LOS ANGELES — Moody's Investors Service confirmed its A3 rating for Marysville, Calif.'s $12.7 million in sewer revenue bonds Monday following the completion of a review for downgrade.
The sewer bonds, issued by the Marysville Public Financing Authority, were placed on review in November 2014 in conjunction with a report that downgraded other of the city's bonds following the failure of a local ballot measure.
The city's issuer rating, or implied unlimited tax GO rating, and general fund-backed lease rating were downgraded in November to Baa1 and Ba3, respectively, with a negative outlook.
"The review was initiated based on our view that the enterprise was exposed to the city's financial challenges," Moody's analysts Moses Kopmar and Alexandra Cimmiyotti said in a March 9 report.
Marysville, population 12,000, is 40 miles north of Sacramento. The sewer enterprise provides wastewater collection and conveyance for 5,300 accounts within the city.
Analysts ticked off several reasons for the review including the credit's pooled cash arrangement, history of narrow operating margins and very limited to no liquidity maintained in the enterprise, analysts said. Other concerns mentioned were the limited progress the enterprise had made in terms of strengthening its balance sheet versus Moody's prior expectations and the potential that the current drought environment might additionally pressure operations.

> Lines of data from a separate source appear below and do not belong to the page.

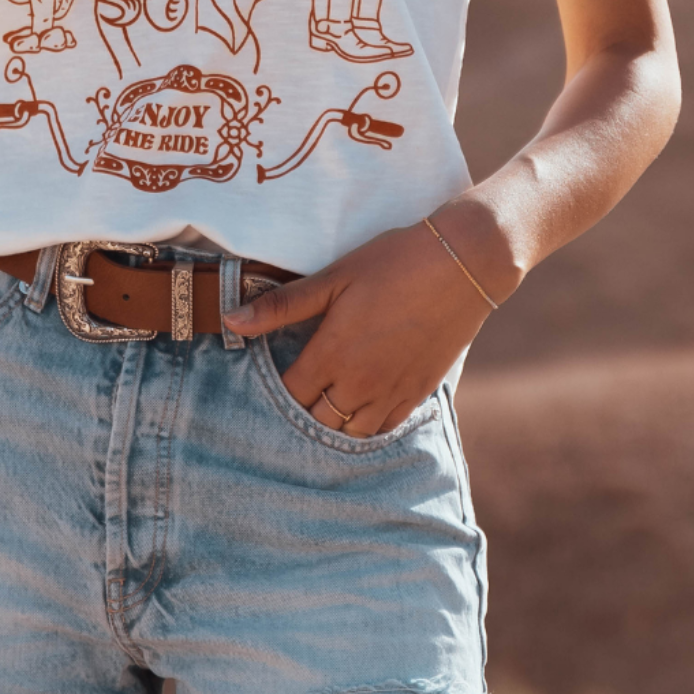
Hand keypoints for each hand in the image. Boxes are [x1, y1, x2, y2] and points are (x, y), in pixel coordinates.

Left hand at [228, 218, 506, 434]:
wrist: (463, 264)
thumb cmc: (394, 263)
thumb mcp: (334, 277)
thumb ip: (282, 305)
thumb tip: (230, 320)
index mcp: (332, 354)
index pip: (289, 395)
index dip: (276, 389)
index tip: (273, 375)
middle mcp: (359, 383)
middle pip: (316, 420)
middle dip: (302, 410)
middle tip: (299, 390)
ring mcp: (391, 392)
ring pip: (350, 430)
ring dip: (335, 421)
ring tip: (326, 402)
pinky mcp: (418, 392)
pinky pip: (385, 428)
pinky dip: (368, 424)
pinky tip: (361, 406)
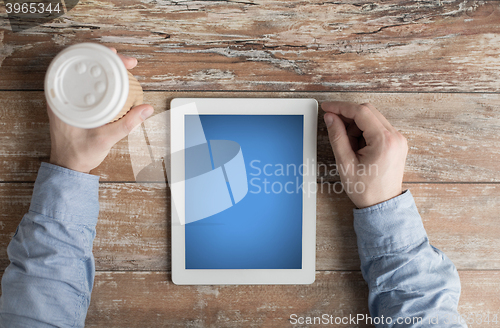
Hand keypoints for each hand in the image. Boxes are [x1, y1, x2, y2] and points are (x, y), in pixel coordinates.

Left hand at [48, 48, 153, 173]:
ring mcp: (67, 100)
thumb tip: (146, 109)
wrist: (68, 167)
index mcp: (63, 99)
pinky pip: (86, 85)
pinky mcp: (73, 105)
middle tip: (128, 63)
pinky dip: (100, 80)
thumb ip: (127, 124)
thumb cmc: (79, 154)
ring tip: (122, 67)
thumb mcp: (105, 139)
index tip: (120, 58)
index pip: (82, 67)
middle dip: (108, 60)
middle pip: (85, 66)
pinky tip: (111, 81)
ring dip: (105, 69)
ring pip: (86, 75)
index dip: (103, 58)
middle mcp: (62, 96)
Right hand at [322, 102, 407, 207]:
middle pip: (368, 111)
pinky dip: (363, 131)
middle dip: (347, 116)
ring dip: (355, 125)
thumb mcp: (345, 163)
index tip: (327, 107)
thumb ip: (337, 136)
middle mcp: (395, 136)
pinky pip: (377, 127)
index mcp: (384, 141)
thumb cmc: (366, 190)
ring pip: (372, 118)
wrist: (382, 205)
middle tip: (332, 123)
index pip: (361, 112)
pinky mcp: (396, 142)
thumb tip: (330, 118)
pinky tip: (356, 146)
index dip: (341, 107)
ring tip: (348, 145)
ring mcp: (398, 139)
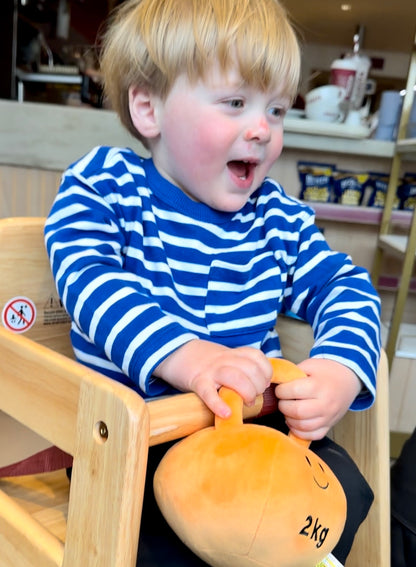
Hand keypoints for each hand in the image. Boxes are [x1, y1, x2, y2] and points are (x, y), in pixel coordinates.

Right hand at [154, 340, 272, 417]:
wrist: (177, 352)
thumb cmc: (206, 361)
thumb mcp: (226, 357)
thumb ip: (242, 367)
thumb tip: (262, 386)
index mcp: (233, 353)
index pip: (257, 357)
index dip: (266, 372)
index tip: (264, 382)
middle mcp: (224, 360)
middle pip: (250, 369)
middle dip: (258, 386)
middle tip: (254, 397)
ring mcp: (211, 370)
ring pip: (235, 377)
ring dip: (246, 392)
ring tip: (246, 403)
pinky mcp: (197, 382)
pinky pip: (209, 393)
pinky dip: (218, 404)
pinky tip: (226, 413)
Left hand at [274, 358, 361, 440]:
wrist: (348, 378)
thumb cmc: (326, 371)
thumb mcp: (309, 365)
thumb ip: (292, 374)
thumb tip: (274, 381)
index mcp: (318, 386)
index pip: (292, 392)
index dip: (281, 391)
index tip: (280, 389)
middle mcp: (325, 403)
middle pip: (297, 412)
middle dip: (284, 406)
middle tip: (283, 400)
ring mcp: (328, 417)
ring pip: (303, 426)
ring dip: (290, 420)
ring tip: (288, 411)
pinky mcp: (330, 425)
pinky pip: (313, 436)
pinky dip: (300, 432)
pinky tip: (295, 423)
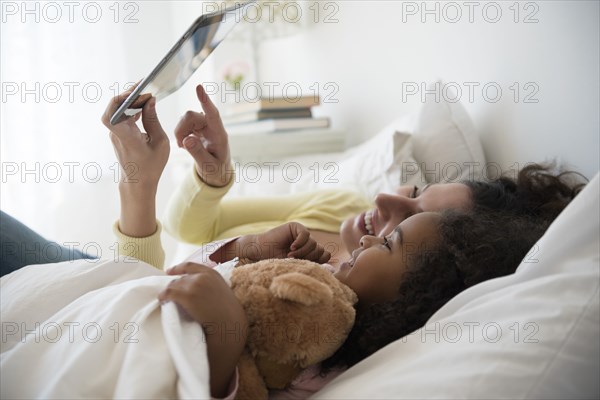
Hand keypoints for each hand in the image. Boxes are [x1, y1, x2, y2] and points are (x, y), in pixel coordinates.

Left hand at [101, 87, 169, 188]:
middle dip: (129, 94)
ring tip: (146, 95)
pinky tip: (144, 106)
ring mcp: (116, 133)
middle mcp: (117, 133)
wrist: (138, 182)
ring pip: (119, 110)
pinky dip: (132, 109)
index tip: (134, 92)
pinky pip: (123, 116)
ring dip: (131, 101)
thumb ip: (153, 120)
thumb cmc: (151, 165)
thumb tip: (150, 100)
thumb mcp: (160, 142)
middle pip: (116, 107)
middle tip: (145, 87)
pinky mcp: (119, 134)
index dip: (119, 99)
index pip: (111, 113)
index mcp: (126, 136)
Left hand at [159, 262, 246, 397]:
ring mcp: (195, 285)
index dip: (177, 268)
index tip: (168, 271)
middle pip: (181, 278)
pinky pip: (169, 293)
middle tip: (169, 295)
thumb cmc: (228, 313)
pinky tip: (162, 301)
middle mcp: (202, 276)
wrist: (228, 323)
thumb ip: (210, 286)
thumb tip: (196, 290)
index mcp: (212, 274)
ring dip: (169, 292)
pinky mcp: (187, 296)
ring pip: (174, 285)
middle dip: (174, 286)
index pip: (190, 266)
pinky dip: (163, 296)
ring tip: (165, 299)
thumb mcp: (221, 292)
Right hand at [175, 84, 231, 186]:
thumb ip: (198, 154)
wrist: (217, 171)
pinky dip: (179, 133)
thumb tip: (186, 140)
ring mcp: (204, 126)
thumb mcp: (208, 167)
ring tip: (184, 146)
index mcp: (219, 135)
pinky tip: (185, 144)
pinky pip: (183, 124)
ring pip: (185, 119)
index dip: (205, 101)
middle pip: (191, 116)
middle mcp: (212, 127)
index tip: (199, 88)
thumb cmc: (216, 170)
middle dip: (181, 129)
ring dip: (180, 132)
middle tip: (181, 146)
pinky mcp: (197, 128)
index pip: (213, 114)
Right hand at [235, 222, 330, 262]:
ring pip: (314, 243)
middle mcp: (308, 241)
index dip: (318, 260)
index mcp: (310, 251)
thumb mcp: (297, 264)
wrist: (261, 252)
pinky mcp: (296, 227)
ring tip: (290, 256)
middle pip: (320, 249)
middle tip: (294, 260)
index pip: (325, 254)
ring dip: (302, 252)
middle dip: (309, 257)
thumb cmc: (277, 260)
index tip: (305, 265)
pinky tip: (291, 248)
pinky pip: (306, 235)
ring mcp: (302, 233)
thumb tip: (331, 267)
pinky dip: (300, 243)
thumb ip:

The A3 rating reflects Moody's view of the sewer enterprise's stable, but small service area with limited growth potential, satisfactory debt service coverage and improving liquidity, analysts said. It also reflects the rate structure consisting substantially of fixed charges that affords both revenue predictability and protection from conservation-related volume declines, and stable sewer flows with healthy capacity in a nearby treatment plant, analysts said.
"Outlooks are usually not assigned to local governments with this amount of debt outstanding," Moody's wrote.
"The projects are already funded and future capital needs should otherwise be manageable and more easily identifiable over a longer term planning horizon, given the limited complexity of operations once the transition is complete," analysts said.
The enterprise issued $13.1 million of bonds in 2012 to decommission its treatment plant and stabilization ponds, construct a 2.7 mile transmission pipeline to the Linda County Water District treatment plant, and to pay for the related capacity expansion and treatment plant improvements.
The contract for the plant decommissioning has been awarded and the pipeline is out for bid. Both are expected to be completed in late 2015 or early 2016.
The rating could be upgraded if debt service coverage and liquidity improve and metrics are sustained at stronger levels for consecutive years; or it could be downgraded if debt service coverage and liquidity worsen materially or if the financial profile of Marysville deteriorates further.
The bonds are secured by a prior lien on the net revenues of the city's sewer enterprise. The system has additional long-term capital obligations of $11.6 million and $670,000, to the Linda County Water District and the State Water Resources Control Board, respectively. These obligations are structurally senior to the system's revenue bonds.
"While we do not expect a bankruptcy filing by the city, in our base case, a filing does constitute an event of default under the installment sale agreement that governs the sewer revenue bonds," analysts said. "A restructuring of the COPs, which the city had mentioned as a potential alternative, could possibly be interpreted as an event of default."
While acceleration of the sewer bonds is a legal remedy, Assured Guaranty has control rights and the ultimate power to direct acceleration or not, analysts said.